O sonho de Allan Guimarães, 18 anos, é ser militar pelo Exército Brasileiro. Ele é um homem trans que conseguiu a retificação de gênero no ano passado e aproveitou o serviço obrigatório militar para se alistar nas Forças Armadas.
No dia da visibilida de trans, a Defensoria Pública do Distrito Federal organizou o primeiro mutirão específico para homens trans, que ocorreu na segunda-feira (29/1) e atendeu 30 pessoas.
“É uma coisa que arde assim no meu coração, que eu sinto uma vontade apaixonante de servir ao meu país”, disse. Para o jovem, a possibilidade de preconceito dentro das Forças Armadas não é um impeditivo. “Não posso viver com medo. Eu quero mostrar que pessoas trans podem estar em todo lugar que quiser”, destacou.
A coragem do rapaz impressionou Heittor Neves, 21. Também jovem trans, ele não pretende seguir carreira militar. O Metrópoles Entrevista conversou com os dois sobre as avaliações de cada um do mutirão e como percebem a carreira militar.

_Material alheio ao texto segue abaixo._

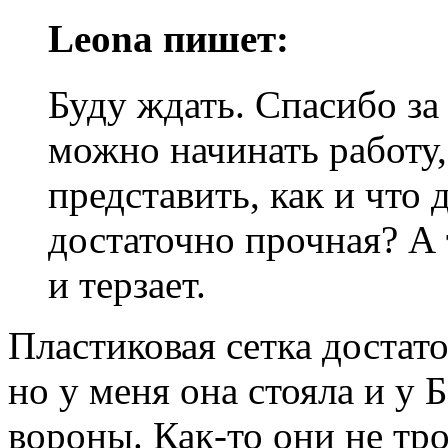
Leona пишет:
Буду ждать. Спасибо за
можно начинать работу, 
представить, как и что 
достаточно прочная? А 
и терзает.
Пластиковая сетка достат
но у меня она стояла и у 
вороны. Как-то они не тр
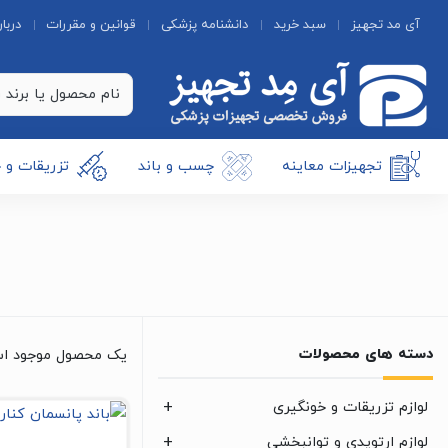
آی مد تجهیز
سبد خرید
دانشنامه پزشکی
قوانین و مقررات
دربار
تجهیزات معاینه
چسب و باند
تزریقات و 
دسته های محصولات
یک محصول موجود ا
لوازم تزریقات و خونگیری
لوازم ارتوپدی و توانبخشی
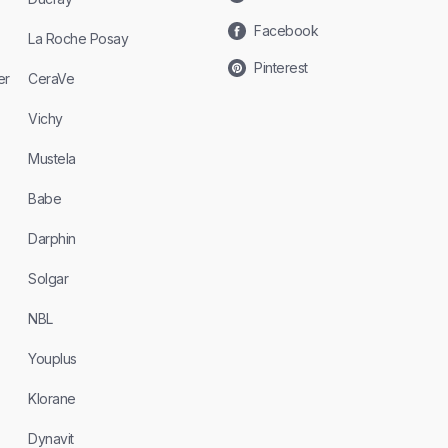
Facebook
La Roche Posay
Pinterest
er
CeraVe
Vichy
Mustela
Babe
Darphin
Solgar
NBL
Youplus
Klorane
Dynavit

Sua história, especialmente após a retificação de gênero, ilustra não apenas um passo pessoal em direção à realização de um sonho, mas também um avanço importante na visibilidade e aceitação de pessoas trans em espaços tradicionalmente dominados por normas rígidas de gênero.

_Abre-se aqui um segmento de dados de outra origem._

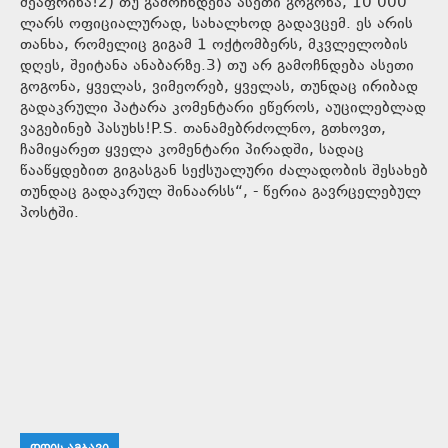
შეაფრინა!2) თუ გამოჩნდება ასეთი გოგონა, 10 000
ლარს ოფიციალურად, სახალხოდ გადავცემ. ეს არის
თანხა, რომელიც გიგამ 1 ოქტომბერს, მკვლელობის
დღეს, შეიტანა ანაბარზე.3) თუ არ გამოჩნდება ასეთი
გოგონა, ყველას, ვიმეორებ, ყველას, თუნდაც ირიბად
გადაკრული პატარა კომენტარი ეწეროს, აუცილებლად
ვაგებინებ პასუხს!P.S. თანამებრძოლნო, გთხოვთ,
ჩამიყარეთ ყველა კომენტარი პირადში, სადაც
წააწყდებით გიგასგან სექსუალური ძალადობის შესახებ
თუნდაც გადაკრულ შინაარსს“, - წერია გავრცელებულ
პოსტში.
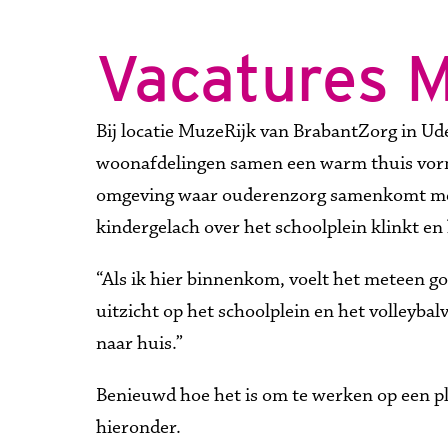
Vacatures M
Bij locatie MuzeRijk van BrabantZorg in Ude
woonafdelingen samen een warm thuis vorme
omgeving waar ouderenzorg samenkomt met tw
kindergelach over het schoolplein klinkt en
“Als ik hier binnenkom, voelt het meteen go
uitzicht op het schoolplein en het volleybalve
naar huis.” 
Benieuwd hoe het is om te werken op een ple
hieronder.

O mutirão organizado pela Defensoria Pública do Distrito Federal, que atendeu 30 pessoas trans, reflete um esforço institucional em reconhecer e atender às necessidades específicas dessa comunidade, promovendo igualdade e justiça.

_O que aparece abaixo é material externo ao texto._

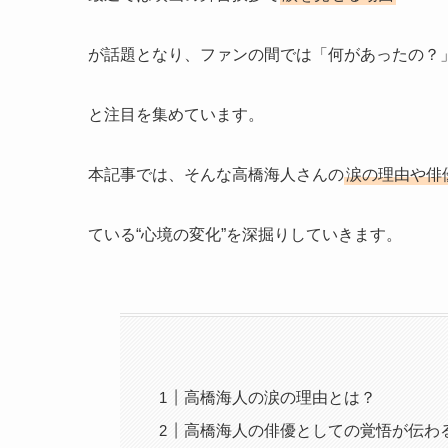
が話題となり、ファンの間では「何があったの？
と注目を集めています。
本記事では、そんな高橋海人さんの
涙の理由や俳
ている“心境の変化”を深掘りしていきます。
高橋海人の涙の理由とは？
高橋海人の俳優としての覚悟が伝わ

A determinação de Allan em superar potenciais barreiras de preconceito e sua convicção de que pessoas trans podem e devem ocupar qualquer espaço na sociedade ressoam como um chamado à ação para a inclusão. A sua história, juntamente com a de Heittor Neves, que, apesar de não aspirar à carreira militar, apoia a jornada de Allan, oferece uma perspectiva diversificada sobre os desafios e aspirações da comunidade trans
. As conversas com o Metrópoles Entrevista ampliam a discussão sobre a inclusão de pessoas trans no serviço militar, sublinhando a importância de políticas e práticas que acolham a diversidade e promovam um ambiente de respeito mútuo e igualdade de oportunidades para todos, independentemente de sua identidade de gênero.